-- Data provided --
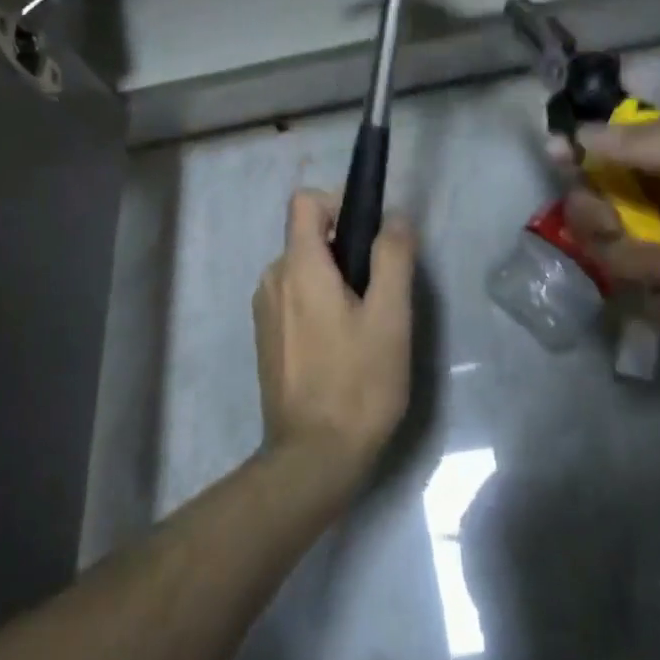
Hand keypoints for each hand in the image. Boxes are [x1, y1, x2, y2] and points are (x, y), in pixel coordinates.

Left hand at [253, 190, 415, 493]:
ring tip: (364, 326)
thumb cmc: (357, 383)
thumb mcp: (389, 318)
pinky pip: (294, 297)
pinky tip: (341, 348)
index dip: (339, 204)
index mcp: (298, 266)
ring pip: (303, 270)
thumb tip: (394, 216)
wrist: (312, 458)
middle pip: (308, 236)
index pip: (305, 201)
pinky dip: (318, 305)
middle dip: (345, 251)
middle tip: (379, 294)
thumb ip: (393, 258)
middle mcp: (272, 278)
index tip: (369, 236)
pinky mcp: (266, 337)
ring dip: (334, 281)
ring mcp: (264, 310)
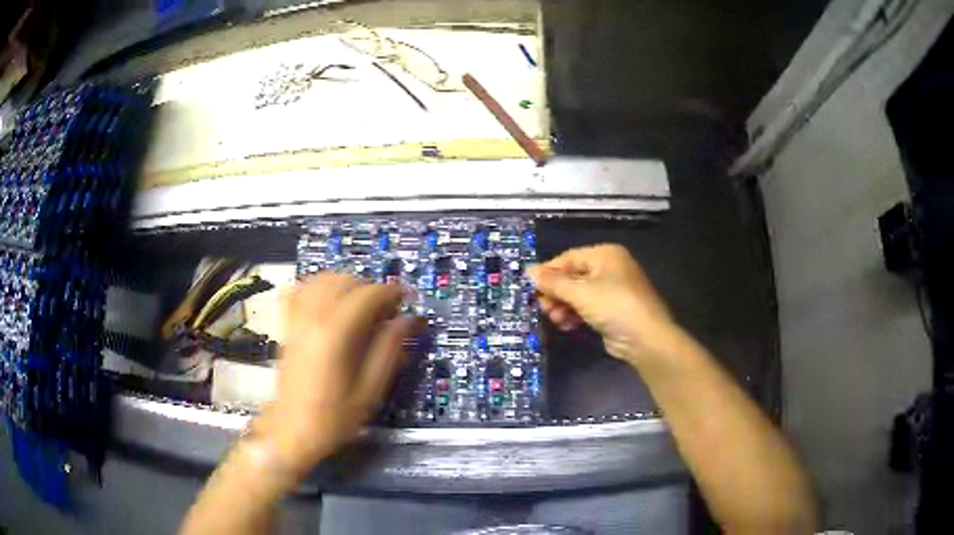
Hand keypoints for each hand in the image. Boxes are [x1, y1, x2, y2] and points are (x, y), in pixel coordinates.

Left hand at [254, 273, 417, 478]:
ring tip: (361, 305)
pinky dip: (316, 288)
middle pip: (345, 281)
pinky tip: (327, 302)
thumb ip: (389, 350)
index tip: (407, 300)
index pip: (368, 295)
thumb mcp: (370, 390)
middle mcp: (313, 317)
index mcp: (336, 333)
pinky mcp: (287, 326)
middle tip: (386, 312)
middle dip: (370, 289)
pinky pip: (298, 291)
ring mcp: (296, 319)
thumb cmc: (334, 417)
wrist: (292, 430)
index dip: (391, 292)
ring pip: (322, 280)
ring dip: (346, 285)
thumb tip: (407, 321)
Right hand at [528, 244, 680, 364]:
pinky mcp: (612, 311)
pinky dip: (575, 315)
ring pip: (578, 295)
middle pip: (572, 277)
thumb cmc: (614, 306)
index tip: (530, 287)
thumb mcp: (580, 292)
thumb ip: (553, 282)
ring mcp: (612, 291)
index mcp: (605, 255)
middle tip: (542, 307)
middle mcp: (609, 269)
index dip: (548, 272)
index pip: (569, 258)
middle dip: (556, 293)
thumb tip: (528, 271)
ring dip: (563, 307)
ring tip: (555, 319)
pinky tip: (567, 326)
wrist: (645, 339)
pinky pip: (587, 308)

-- Problem to work on --
Where a line of the material above holds the string "pinky", copy that line.

-- Your solution --
pinky pip: (294, 297)
pinky tip: (341, 348)
pinky dip: (318, 305)
pinky mcp: (266, 337)
pinky dip: (316, 288)
pinky tip: (327, 302)
pinky mcp: (287, 326)
pinky pip: (298, 291)
pinky mcp: (612, 311)
pinky dip: (575, 315)
pinky tip: (567, 326)
pinky pip: (587, 308)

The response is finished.